Copy every line that holds the string "linecap" from the data below.

*** RECORDS TO PROCESS

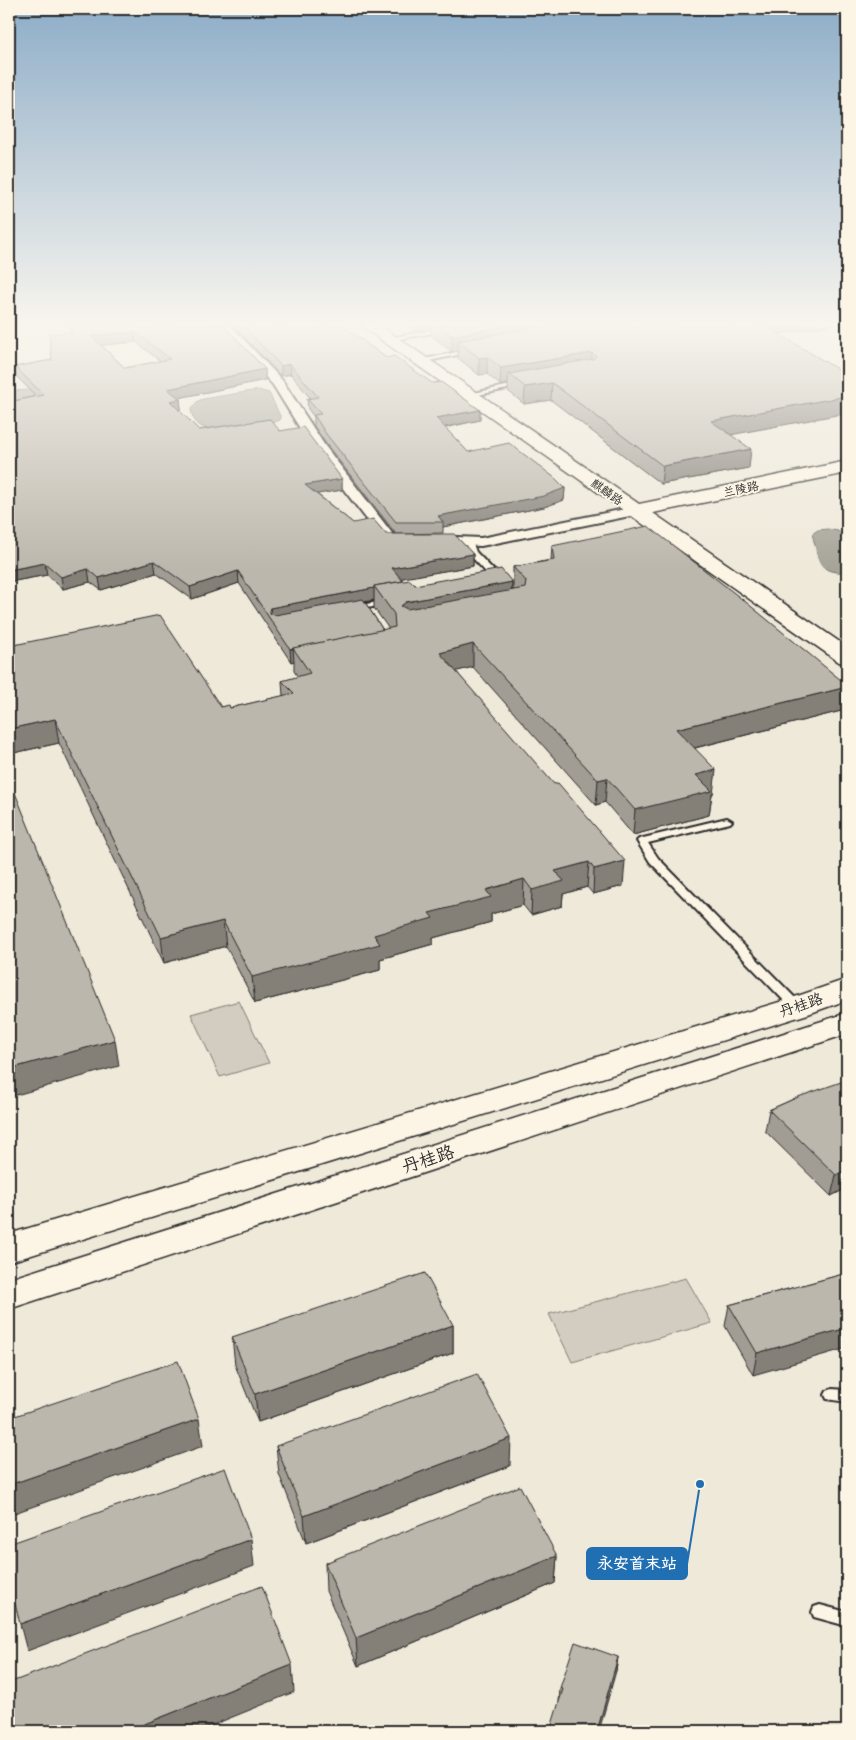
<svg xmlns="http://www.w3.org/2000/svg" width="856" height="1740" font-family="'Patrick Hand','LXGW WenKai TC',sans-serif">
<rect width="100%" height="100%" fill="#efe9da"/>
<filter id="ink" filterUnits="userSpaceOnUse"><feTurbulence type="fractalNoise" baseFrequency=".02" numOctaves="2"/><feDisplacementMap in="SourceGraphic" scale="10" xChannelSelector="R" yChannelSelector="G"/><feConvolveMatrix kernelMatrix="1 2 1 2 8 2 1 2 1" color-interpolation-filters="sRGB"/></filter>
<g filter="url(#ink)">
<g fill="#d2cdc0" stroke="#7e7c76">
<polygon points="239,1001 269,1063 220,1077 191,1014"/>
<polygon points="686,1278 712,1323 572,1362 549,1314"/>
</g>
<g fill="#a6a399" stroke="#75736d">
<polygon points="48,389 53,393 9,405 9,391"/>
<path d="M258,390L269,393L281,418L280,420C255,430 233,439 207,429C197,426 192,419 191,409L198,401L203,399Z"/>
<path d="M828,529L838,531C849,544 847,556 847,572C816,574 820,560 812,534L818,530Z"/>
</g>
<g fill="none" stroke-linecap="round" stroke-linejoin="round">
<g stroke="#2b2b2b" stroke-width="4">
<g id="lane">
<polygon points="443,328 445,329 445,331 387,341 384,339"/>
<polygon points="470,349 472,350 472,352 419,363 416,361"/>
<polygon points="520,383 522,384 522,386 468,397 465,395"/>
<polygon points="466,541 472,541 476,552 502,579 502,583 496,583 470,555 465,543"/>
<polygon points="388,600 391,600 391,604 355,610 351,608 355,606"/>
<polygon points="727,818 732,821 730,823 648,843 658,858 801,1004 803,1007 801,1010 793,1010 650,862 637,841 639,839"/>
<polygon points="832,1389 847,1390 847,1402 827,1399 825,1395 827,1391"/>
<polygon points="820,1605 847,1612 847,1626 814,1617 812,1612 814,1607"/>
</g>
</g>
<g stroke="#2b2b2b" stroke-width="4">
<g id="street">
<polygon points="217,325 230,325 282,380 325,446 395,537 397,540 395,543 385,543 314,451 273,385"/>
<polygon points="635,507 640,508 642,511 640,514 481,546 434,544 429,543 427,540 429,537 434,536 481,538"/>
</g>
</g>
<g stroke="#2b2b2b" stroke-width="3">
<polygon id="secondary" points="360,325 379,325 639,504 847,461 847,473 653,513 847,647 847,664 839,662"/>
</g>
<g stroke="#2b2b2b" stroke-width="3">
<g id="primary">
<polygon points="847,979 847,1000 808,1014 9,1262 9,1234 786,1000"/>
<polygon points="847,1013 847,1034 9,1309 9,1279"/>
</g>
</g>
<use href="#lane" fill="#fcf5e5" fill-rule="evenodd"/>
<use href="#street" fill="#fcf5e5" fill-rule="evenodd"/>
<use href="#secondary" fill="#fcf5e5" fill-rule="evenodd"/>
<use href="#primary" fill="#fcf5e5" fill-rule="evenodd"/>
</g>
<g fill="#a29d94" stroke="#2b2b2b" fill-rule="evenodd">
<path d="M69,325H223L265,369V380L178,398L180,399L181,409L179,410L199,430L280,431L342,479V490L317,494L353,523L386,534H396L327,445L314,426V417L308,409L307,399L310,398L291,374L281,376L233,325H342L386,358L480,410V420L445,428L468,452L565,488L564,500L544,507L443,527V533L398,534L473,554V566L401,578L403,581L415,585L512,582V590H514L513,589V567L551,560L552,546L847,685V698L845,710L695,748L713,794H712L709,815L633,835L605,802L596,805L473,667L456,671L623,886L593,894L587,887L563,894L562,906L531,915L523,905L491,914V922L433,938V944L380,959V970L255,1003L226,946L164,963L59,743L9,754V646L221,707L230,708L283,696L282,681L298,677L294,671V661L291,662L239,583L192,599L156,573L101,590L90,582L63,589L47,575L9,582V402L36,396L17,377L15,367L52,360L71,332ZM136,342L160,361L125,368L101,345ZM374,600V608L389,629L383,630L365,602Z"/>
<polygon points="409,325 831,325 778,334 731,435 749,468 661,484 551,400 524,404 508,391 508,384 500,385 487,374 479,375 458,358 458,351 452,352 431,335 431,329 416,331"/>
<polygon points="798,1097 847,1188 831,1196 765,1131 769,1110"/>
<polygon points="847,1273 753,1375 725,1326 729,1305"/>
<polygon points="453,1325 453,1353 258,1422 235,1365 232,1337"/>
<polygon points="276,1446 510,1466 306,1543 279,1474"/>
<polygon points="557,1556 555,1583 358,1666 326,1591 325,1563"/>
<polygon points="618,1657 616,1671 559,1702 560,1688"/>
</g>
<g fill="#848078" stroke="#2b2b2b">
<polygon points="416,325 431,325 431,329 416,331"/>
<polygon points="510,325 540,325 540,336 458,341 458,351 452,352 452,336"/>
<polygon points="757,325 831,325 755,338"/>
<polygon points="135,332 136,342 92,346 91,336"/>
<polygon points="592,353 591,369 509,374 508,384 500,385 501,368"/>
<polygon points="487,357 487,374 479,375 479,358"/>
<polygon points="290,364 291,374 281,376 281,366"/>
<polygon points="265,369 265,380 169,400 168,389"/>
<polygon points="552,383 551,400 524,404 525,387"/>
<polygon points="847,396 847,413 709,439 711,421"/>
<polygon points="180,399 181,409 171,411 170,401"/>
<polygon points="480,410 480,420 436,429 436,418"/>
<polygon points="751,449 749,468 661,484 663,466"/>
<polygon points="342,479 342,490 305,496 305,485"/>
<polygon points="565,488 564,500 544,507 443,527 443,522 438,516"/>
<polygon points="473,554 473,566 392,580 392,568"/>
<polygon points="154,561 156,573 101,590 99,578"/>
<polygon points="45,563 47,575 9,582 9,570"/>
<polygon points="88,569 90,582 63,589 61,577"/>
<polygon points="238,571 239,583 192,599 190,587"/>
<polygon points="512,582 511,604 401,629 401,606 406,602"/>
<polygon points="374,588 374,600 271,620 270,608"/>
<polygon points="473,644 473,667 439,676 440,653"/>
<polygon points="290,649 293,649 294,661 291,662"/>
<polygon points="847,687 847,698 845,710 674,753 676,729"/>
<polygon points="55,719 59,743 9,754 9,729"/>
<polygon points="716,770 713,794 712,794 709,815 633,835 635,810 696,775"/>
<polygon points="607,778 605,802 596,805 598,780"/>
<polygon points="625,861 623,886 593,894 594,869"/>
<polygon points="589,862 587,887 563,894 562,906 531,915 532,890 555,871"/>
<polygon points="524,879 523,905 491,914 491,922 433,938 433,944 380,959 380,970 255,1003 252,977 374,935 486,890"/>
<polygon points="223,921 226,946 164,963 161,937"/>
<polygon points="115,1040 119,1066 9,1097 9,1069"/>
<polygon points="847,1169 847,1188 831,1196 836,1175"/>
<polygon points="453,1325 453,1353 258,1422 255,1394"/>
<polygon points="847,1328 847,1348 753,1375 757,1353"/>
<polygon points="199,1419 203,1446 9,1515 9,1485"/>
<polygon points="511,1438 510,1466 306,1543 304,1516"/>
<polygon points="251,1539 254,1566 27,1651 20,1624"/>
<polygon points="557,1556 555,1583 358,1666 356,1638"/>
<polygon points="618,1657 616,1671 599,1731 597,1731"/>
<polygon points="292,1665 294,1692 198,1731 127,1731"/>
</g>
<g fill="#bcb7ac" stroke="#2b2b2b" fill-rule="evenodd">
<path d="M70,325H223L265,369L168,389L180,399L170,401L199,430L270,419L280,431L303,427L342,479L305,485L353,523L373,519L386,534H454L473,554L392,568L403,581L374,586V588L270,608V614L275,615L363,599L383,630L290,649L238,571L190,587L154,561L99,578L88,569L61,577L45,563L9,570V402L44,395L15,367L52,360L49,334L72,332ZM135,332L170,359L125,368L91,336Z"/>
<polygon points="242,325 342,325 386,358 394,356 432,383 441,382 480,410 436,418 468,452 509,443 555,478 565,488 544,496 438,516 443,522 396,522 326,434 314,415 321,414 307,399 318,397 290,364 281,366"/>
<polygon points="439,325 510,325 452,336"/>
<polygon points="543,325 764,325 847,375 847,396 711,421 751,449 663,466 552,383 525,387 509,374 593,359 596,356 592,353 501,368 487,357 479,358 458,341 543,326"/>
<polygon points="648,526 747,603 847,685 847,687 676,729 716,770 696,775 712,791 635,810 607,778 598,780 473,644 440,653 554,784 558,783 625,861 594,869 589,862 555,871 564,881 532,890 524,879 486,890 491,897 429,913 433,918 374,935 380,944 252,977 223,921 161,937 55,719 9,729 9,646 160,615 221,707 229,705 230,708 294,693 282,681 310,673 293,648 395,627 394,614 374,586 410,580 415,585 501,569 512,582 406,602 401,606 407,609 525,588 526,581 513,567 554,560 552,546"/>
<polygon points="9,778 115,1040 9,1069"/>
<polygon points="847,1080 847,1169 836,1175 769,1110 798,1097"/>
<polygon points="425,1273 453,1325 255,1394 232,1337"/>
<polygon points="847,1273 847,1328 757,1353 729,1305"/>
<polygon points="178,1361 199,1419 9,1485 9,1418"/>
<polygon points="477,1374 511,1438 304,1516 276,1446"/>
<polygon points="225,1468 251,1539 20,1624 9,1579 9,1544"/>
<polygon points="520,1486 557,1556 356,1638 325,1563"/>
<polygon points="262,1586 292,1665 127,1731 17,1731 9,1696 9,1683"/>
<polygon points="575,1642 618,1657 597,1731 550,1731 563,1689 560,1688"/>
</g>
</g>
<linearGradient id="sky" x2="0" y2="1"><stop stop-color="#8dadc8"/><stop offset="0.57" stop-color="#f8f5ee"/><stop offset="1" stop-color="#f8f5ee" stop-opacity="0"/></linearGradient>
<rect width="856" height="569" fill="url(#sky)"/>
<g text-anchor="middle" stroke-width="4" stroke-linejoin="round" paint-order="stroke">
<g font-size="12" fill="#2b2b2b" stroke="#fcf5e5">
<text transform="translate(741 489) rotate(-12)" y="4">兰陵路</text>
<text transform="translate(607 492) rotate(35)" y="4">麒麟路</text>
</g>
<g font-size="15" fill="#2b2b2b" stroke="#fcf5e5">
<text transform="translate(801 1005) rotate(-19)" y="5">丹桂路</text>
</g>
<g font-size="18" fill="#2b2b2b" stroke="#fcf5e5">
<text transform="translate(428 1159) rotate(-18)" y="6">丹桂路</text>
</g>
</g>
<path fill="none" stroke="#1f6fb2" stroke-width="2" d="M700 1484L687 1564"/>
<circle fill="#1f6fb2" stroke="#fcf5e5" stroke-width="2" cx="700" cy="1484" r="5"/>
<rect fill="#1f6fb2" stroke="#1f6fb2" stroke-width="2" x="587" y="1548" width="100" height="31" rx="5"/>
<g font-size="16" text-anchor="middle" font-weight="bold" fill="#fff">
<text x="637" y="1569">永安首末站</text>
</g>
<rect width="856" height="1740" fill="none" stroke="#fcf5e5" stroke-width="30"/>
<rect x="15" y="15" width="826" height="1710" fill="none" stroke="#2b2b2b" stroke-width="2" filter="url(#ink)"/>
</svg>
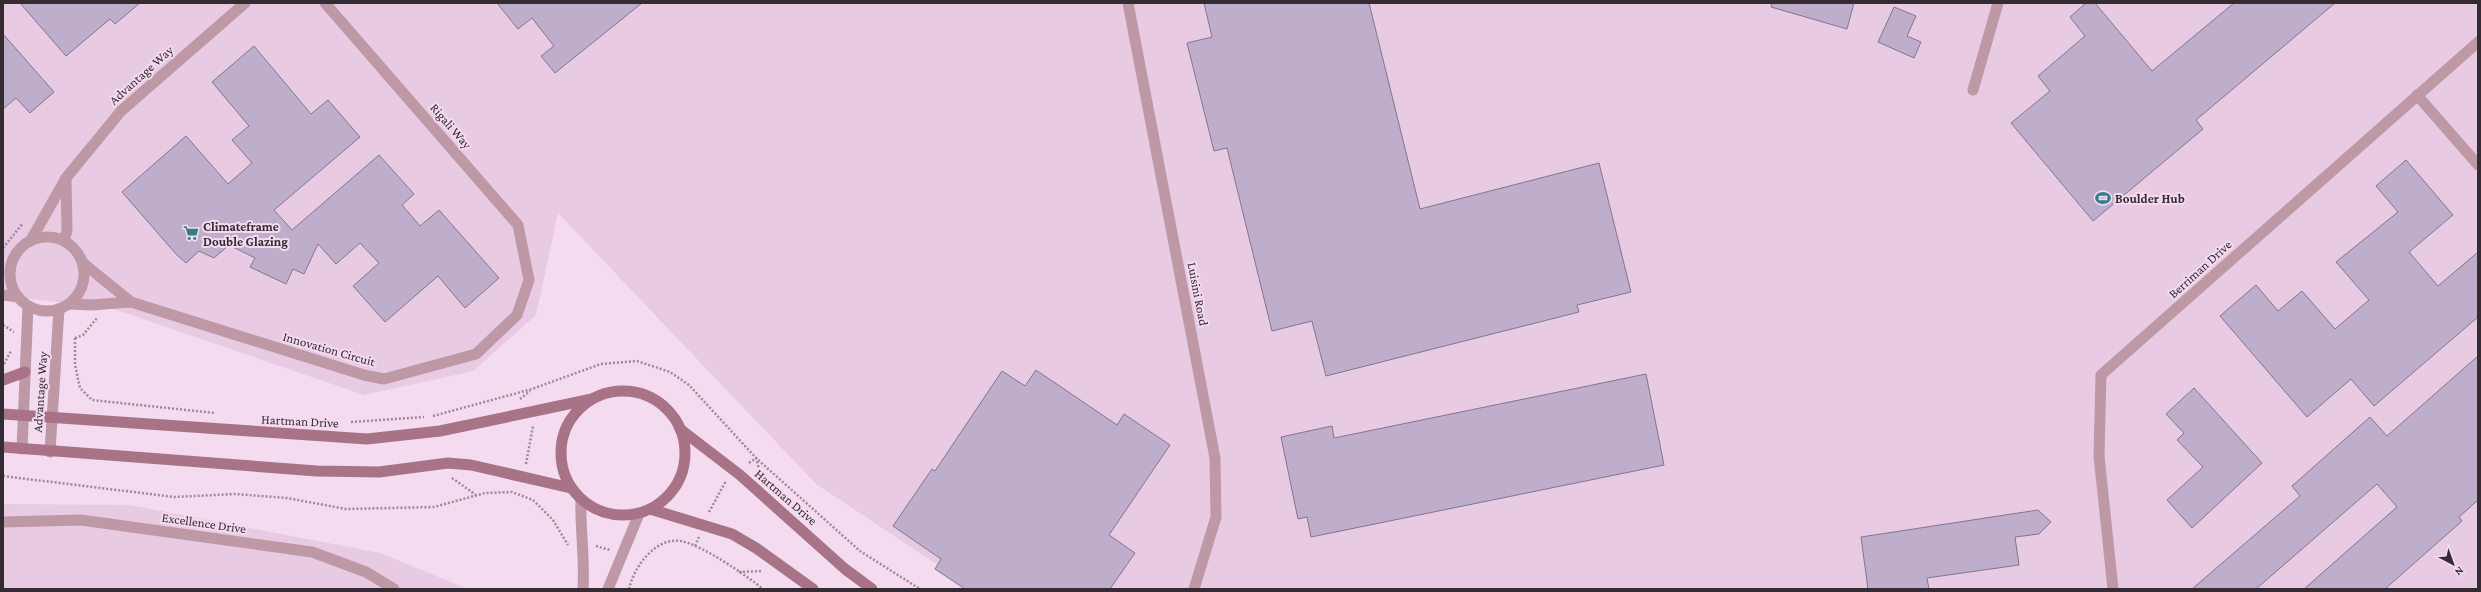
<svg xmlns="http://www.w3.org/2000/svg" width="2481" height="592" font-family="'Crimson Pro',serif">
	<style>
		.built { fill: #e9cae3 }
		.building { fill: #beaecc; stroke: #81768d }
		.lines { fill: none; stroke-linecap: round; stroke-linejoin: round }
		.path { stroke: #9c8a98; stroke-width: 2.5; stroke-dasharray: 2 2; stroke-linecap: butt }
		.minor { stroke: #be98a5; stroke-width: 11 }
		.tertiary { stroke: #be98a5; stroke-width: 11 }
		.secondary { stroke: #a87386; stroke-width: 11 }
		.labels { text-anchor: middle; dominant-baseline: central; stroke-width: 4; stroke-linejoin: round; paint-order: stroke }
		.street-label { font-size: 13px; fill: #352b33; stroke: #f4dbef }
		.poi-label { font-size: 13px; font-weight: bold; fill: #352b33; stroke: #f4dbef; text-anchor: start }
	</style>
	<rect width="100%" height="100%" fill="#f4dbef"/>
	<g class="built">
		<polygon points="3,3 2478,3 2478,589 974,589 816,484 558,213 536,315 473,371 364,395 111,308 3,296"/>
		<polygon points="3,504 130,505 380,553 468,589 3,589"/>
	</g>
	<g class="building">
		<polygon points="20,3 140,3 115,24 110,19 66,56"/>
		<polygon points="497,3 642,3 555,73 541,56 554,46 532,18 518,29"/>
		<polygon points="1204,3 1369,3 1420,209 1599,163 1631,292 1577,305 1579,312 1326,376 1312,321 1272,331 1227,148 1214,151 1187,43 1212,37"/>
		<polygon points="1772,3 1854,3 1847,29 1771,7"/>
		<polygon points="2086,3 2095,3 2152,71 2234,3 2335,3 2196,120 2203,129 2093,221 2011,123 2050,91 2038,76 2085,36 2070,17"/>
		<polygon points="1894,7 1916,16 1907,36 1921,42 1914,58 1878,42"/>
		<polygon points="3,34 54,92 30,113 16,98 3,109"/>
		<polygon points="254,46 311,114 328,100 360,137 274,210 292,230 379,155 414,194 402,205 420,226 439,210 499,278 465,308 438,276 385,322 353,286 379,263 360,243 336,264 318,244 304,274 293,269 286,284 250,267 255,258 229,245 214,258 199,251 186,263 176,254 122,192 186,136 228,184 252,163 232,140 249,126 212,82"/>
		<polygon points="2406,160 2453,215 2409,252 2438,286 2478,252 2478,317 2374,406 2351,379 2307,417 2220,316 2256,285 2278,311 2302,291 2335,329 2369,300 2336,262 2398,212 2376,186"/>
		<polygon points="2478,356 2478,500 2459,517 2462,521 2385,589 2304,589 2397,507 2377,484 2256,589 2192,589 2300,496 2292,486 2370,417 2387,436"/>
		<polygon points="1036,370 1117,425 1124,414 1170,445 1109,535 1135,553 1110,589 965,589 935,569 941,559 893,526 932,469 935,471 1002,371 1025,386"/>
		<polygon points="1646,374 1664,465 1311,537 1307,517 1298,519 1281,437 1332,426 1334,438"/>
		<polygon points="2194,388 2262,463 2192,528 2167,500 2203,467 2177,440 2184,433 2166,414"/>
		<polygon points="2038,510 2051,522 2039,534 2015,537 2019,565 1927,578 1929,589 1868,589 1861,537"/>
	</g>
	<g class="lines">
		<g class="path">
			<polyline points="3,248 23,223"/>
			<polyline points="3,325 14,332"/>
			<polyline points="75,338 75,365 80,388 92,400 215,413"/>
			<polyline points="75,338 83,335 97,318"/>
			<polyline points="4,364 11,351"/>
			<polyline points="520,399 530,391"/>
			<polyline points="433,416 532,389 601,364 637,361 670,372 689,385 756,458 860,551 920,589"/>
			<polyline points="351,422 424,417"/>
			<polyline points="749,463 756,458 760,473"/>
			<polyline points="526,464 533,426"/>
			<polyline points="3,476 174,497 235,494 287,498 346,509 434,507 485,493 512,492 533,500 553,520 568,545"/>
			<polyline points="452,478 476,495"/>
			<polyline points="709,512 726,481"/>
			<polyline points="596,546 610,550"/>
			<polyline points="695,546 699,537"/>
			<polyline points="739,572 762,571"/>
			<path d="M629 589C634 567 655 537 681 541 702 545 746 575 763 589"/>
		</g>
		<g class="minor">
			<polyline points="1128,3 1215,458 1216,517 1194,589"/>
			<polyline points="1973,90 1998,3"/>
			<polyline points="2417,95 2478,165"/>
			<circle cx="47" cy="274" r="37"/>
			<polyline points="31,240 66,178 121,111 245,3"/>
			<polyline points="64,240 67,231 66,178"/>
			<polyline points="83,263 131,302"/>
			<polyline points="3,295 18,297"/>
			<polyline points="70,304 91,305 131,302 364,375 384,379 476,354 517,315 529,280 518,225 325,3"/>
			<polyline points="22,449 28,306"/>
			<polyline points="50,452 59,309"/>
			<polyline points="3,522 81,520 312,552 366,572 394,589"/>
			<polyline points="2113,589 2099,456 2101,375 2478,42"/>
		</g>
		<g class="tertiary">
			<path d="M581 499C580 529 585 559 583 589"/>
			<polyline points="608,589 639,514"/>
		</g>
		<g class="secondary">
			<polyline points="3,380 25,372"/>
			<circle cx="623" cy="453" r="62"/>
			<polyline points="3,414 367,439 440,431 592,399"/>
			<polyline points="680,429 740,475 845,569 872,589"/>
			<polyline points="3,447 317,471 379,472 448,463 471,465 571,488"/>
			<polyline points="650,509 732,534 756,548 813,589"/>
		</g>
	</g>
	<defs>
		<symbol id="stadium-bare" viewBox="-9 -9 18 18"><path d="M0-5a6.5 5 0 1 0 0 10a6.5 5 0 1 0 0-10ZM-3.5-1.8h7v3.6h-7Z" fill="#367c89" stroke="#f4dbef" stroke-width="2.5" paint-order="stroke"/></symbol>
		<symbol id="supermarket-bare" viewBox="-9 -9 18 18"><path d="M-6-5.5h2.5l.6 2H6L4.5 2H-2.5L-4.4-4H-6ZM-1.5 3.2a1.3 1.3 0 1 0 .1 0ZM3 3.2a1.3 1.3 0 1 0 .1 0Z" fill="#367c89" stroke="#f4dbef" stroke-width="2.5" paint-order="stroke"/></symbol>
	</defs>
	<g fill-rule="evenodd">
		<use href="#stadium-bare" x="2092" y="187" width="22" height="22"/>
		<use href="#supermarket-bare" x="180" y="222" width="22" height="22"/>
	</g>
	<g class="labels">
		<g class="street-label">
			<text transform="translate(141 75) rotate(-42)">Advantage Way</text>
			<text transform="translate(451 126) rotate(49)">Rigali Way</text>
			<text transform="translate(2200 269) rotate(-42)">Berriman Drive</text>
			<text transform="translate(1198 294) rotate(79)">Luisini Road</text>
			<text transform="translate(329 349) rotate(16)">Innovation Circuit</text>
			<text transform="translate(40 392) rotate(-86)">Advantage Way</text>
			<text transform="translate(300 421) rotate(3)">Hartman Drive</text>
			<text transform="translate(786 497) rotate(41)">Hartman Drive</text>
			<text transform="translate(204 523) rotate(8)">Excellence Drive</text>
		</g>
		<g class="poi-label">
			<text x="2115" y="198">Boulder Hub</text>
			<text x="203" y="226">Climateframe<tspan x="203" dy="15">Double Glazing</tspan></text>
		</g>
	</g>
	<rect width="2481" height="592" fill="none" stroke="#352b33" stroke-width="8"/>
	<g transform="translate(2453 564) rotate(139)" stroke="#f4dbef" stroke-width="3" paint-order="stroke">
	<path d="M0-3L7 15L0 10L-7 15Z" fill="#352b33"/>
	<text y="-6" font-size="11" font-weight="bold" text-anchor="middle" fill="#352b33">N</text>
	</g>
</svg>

******

SOLUTION BELOW ->
<g fill="none" stroke-linecap="round" stroke-linejoin="round">
		.lines { fill: none; stroke-linecap: round; stroke-linejoin: round }
		.path { stroke: #9c8a98; stroke-width: 2.5; stroke-dasharray: 2 2; stroke-linecap: butt }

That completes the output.